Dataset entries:
·····

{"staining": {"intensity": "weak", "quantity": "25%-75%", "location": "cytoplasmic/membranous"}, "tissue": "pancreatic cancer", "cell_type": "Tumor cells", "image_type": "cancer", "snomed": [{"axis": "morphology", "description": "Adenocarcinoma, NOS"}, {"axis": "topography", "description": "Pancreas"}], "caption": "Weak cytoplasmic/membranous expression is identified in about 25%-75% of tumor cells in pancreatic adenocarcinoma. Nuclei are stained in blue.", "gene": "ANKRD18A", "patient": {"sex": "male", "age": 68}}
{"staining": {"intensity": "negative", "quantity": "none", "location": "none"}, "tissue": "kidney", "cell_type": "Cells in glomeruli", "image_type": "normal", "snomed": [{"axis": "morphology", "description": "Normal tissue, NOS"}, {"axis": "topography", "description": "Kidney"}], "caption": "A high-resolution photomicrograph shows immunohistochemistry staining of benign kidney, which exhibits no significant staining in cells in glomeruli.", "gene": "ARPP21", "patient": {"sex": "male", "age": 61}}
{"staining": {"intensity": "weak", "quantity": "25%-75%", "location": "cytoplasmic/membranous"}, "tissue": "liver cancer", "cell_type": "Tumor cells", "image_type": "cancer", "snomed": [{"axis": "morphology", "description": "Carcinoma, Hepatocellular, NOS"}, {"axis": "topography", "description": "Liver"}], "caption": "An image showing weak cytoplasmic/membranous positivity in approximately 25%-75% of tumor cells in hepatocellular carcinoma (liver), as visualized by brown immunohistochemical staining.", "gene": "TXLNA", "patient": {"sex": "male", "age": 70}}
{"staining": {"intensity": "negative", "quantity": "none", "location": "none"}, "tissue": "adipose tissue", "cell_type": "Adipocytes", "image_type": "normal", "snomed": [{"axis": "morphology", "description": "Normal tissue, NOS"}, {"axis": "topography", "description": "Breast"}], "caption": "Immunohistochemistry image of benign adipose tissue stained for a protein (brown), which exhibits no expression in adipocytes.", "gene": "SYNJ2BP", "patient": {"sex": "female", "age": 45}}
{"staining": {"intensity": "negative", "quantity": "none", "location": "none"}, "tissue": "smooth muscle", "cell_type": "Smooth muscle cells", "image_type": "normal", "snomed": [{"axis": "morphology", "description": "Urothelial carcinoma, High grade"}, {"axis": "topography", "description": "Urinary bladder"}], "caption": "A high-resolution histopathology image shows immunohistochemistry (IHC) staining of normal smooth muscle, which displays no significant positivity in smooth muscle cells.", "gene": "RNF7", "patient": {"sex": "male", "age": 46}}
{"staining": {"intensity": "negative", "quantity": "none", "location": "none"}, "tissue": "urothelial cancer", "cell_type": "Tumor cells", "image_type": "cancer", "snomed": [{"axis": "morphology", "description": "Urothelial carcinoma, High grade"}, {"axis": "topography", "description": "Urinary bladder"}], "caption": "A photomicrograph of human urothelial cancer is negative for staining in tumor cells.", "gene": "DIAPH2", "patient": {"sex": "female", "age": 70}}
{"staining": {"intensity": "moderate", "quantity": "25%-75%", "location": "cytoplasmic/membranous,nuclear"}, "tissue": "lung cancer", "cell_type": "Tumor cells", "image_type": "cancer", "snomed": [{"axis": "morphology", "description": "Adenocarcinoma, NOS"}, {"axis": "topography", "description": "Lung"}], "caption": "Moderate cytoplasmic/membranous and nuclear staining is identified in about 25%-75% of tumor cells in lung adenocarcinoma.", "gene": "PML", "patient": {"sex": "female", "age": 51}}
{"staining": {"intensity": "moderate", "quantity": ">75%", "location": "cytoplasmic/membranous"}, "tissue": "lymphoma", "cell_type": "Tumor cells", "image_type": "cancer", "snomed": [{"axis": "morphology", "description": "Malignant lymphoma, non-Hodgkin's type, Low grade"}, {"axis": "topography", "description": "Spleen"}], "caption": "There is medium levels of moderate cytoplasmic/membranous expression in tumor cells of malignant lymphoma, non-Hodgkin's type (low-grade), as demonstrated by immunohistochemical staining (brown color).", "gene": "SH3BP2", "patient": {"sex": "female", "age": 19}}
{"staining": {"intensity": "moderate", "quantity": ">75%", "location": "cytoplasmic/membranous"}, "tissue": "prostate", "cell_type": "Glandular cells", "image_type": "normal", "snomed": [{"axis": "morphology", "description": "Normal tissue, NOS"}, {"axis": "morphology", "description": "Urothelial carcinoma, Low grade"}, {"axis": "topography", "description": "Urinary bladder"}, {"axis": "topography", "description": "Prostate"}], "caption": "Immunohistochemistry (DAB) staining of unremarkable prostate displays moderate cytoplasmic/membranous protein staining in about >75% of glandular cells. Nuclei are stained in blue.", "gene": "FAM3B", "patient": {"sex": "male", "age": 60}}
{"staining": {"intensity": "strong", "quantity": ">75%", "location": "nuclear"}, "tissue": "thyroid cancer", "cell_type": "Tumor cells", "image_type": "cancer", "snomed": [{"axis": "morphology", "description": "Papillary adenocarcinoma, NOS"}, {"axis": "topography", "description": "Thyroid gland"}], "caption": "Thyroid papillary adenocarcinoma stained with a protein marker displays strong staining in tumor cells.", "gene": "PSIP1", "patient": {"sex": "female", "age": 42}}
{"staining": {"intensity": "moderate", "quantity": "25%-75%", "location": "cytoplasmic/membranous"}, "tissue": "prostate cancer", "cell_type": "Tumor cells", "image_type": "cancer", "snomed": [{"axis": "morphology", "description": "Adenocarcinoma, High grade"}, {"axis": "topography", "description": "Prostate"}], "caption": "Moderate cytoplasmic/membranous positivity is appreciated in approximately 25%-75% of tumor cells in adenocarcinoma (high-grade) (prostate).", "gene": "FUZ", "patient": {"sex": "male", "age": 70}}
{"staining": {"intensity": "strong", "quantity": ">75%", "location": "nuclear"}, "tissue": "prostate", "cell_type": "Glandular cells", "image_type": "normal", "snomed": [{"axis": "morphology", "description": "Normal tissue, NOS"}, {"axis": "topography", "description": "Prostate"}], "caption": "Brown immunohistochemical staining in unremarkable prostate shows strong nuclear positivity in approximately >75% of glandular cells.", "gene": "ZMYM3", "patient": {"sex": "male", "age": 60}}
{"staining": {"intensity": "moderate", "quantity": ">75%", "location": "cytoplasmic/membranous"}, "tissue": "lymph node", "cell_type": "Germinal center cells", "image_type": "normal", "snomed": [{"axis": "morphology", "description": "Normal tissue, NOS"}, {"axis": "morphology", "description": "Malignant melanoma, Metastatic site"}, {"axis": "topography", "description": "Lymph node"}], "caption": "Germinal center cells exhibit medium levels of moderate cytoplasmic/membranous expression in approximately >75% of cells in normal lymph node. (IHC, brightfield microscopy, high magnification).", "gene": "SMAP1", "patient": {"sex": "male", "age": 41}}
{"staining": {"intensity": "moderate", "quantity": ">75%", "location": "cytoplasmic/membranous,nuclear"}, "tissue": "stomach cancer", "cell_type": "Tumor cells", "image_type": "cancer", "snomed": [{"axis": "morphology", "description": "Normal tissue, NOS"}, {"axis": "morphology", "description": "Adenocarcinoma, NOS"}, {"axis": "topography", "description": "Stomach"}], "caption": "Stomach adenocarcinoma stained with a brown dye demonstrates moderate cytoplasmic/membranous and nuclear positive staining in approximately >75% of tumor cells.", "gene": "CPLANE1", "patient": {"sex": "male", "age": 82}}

·····

Exact copies of all the entries above should be returned.

▸ EXERCISE RESULT
{"staining": {"intensity": "weak", "quantity": "25%-75%", "location": "cytoplasmic/membranous"}, "tissue": "pancreatic cancer", "cell_type": "Tumor cells", "image_type": "cancer", "snomed": [{"axis": "morphology", "description": "Adenocarcinoma, NOS"}, {"axis": "topography", "description": "Pancreas"}], "caption": "Weak cytoplasmic/membranous expression is identified in about 25%-75% of tumor cells in pancreatic adenocarcinoma. Nuclei are stained in blue.", "gene": "ANKRD18A", "patient": {"sex": "male", "age": 68}}
{"staining": {"intensity": "negative", "quantity": "none", "location": "none"}, "tissue": "kidney", "cell_type": "Cells in glomeruli", "image_type": "normal", "snomed": [{"axis": "morphology", "description": "Normal tissue, NOS"}, {"axis": "topography", "description": "Kidney"}], "caption": "A high-resolution photomicrograph shows immunohistochemistry staining of benign kidney, which exhibits no significant staining in cells in glomeruli.", "gene": "ARPP21", "patient": {"sex": "male", "age": 61}}
{"staining": {"intensity": "weak", "quantity": "25%-75%", "location": "cytoplasmic/membranous"}, "tissue": "liver cancer", "cell_type": "Tumor cells", "image_type": "cancer", "snomed": [{"axis": "morphology", "description": "Carcinoma, Hepatocellular, NOS"}, {"axis": "topography", "description": "Liver"}], "caption": "An image showing weak cytoplasmic/membranous positivity in approximately 25%-75% of tumor cells in hepatocellular carcinoma (liver), as visualized by brown immunohistochemical staining.", "gene": "TXLNA", "patient": {"sex": "male", "age": 70}}
{"staining": {"intensity": "negative", "quantity": "none", "location": "none"}, "tissue": "adipose tissue", "cell_type": "Adipocytes", "image_type": "normal", "snomed": [{"axis": "morphology", "description": "Normal tissue, NOS"}, {"axis": "topography", "description": "Breast"}], "caption": "Immunohistochemistry image of benign adipose tissue stained for a protein (brown), which exhibits no expression in adipocytes.", "gene": "SYNJ2BP", "patient": {"sex": "female", "age": 45}}
{"staining": {"intensity": "negative", "quantity": "none", "location": "none"}, "tissue": "smooth muscle", "cell_type": "Smooth muscle cells", "image_type": "normal", "snomed": [{"axis": "morphology", "description": "Urothelial carcinoma, High grade"}, {"axis": "topography", "description": "Urinary bladder"}], "caption": "A high-resolution histopathology image shows immunohistochemistry (IHC) staining of normal smooth muscle, which displays no significant positivity in smooth muscle cells.", "gene": "RNF7", "patient": {"sex": "male", "age": 46}}
{"staining": {"intensity": "negative", "quantity": "none", "location": "none"}, "tissue": "urothelial cancer", "cell_type": "Tumor cells", "image_type": "cancer", "snomed": [{"axis": "morphology", "description": "Urothelial carcinoma, High grade"}, {"axis": "topography", "description": "Urinary bladder"}], "caption": "A photomicrograph of human urothelial cancer is negative for staining in tumor cells.", "gene": "DIAPH2", "patient": {"sex": "female", "age": 70}}
{"staining": {"intensity": "moderate", "quantity": "25%-75%", "location": "cytoplasmic/membranous,nuclear"}, "tissue": "lung cancer", "cell_type": "Tumor cells", "image_type": "cancer", "snomed": [{"axis": "morphology", "description": "Adenocarcinoma, NOS"}, {"axis": "topography", "description": "Lung"}], "caption": "Moderate cytoplasmic/membranous and nuclear staining is identified in about 25%-75% of tumor cells in lung adenocarcinoma.", "gene": "PML", "patient": {"sex": "female", "age": 51}}
{"staining": {"intensity": "moderate", "quantity": ">75%", "location": "cytoplasmic/membranous"}, "tissue": "lymphoma", "cell_type": "Tumor cells", "image_type": "cancer", "snomed": [{"axis": "morphology", "description": "Malignant lymphoma, non-Hodgkin's type, Low grade"}, {"axis": "topography", "description": "Spleen"}], "caption": "There is medium levels of moderate cytoplasmic/membranous expression in tumor cells of malignant lymphoma, non-Hodgkin's type (low-grade), as demonstrated by immunohistochemical staining (brown color).", "gene": "SH3BP2", "patient": {"sex": "female", "age": 19}}
{"staining": {"intensity": "moderate", "quantity": ">75%", "location": "cytoplasmic/membranous"}, "tissue": "prostate", "cell_type": "Glandular cells", "image_type": "normal", "snomed": [{"axis": "morphology", "description": "Normal tissue, NOS"}, {"axis": "morphology", "description": "Urothelial carcinoma, Low grade"}, {"axis": "topography", "description": "Urinary bladder"}, {"axis": "topography", "description": "Prostate"}], "caption": "Immunohistochemistry (DAB) staining of unremarkable prostate displays moderate cytoplasmic/membranous protein staining in about >75% of glandular cells. Nuclei are stained in blue.", "gene": "FAM3B", "patient": {"sex": "male", "age": 60}}
{"staining": {"intensity": "strong", "quantity": ">75%", "location": "nuclear"}, "tissue": "thyroid cancer", "cell_type": "Tumor cells", "image_type": "cancer", "snomed": [{"axis": "morphology", "description": "Papillary adenocarcinoma, NOS"}, {"axis": "topography", "description": "Thyroid gland"}], "caption": "Thyroid papillary adenocarcinoma stained with a protein marker displays strong staining in tumor cells.", "gene": "PSIP1", "patient": {"sex": "female", "age": 42}}
{"staining": {"intensity": "moderate", "quantity": "25%-75%", "location": "cytoplasmic/membranous"}, "tissue": "prostate cancer", "cell_type": "Tumor cells", "image_type": "cancer", "snomed": [{"axis": "morphology", "description": "Adenocarcinoma, High grade"}, {"axis": "topography", "description": "Prostate"}], "caption": "Moderate cytoplasmic/membranous positivity is appreciated in approximately 25%-75% of tumor cells in adenocarcinoma (high-grade) (prostate).", "gene": "FUZ", "patient": {"sex": "male", "age": 70}}
{"staining": {"intensity": "strong", "quantity": ">75%", "location": "nuclear"}, "tissue": "prostate", "cell_type": "Glandular cells", "image_type": "normal", "snomed": [{"axis": "morphology", "description": "Normal tissue, NOS"}, {"axis": "topography", "description": "Prostate"}], "caption": "Brown immunohistochemical staining in unremarkable prostate shows strong nuclear positivity in approximately >75% of glandular cells.", "gene": "ZMYM3", "patient": {"sex": "male", "age": 60}}
{"staining": {"intensity": "moderate", "quantity": ">75%", "location": "cytoplasmic/membranous"}, "tissue": "lymph node", "cell_type": "Germinal center cells", "image_type": "normal", "snomed": [{"axis": "morphology", "description": "Normal tissue, NOS"}, {"axis": "morphology", "description": "Malignant melanoma, Metastatic site"}, {"axis": "topography", "description": "Lymph node"}], "caption": "Germinal center cells exhibit medium levels of moderate cytoplasmic/membranous expression in approximately >75% of cells in normal lymph node. (IHC, brightfield microscopy, high magnification).", "gene": "SMAP1", "patient": {"sex": "male", "age": 41}}
{"staining": {"intensity": "moderate", "quantity": ">75%", "location": "cytoplasmic/membranous,nuclear"}, "tissue": "stomach cancer", "cell_type": "Tumor cells", "image_type": "cancer", "snomed": [{"axis": "morphology", "description": "Normal tissue, NOS"}, {"axis": "morphology", "description": "Adenocarcinoma, NOS"}, {"axis": "topography", "description": "Stomach"}], "caption": "Stomach adenocarcinoma stained with a brown dye demonstrates moderate cytoplasmic/membranous and nuclear positive staining in approximately >75% of tumor cells.", "gene": "CPLANE1", "patient": {"sex": "male", "age": 82}}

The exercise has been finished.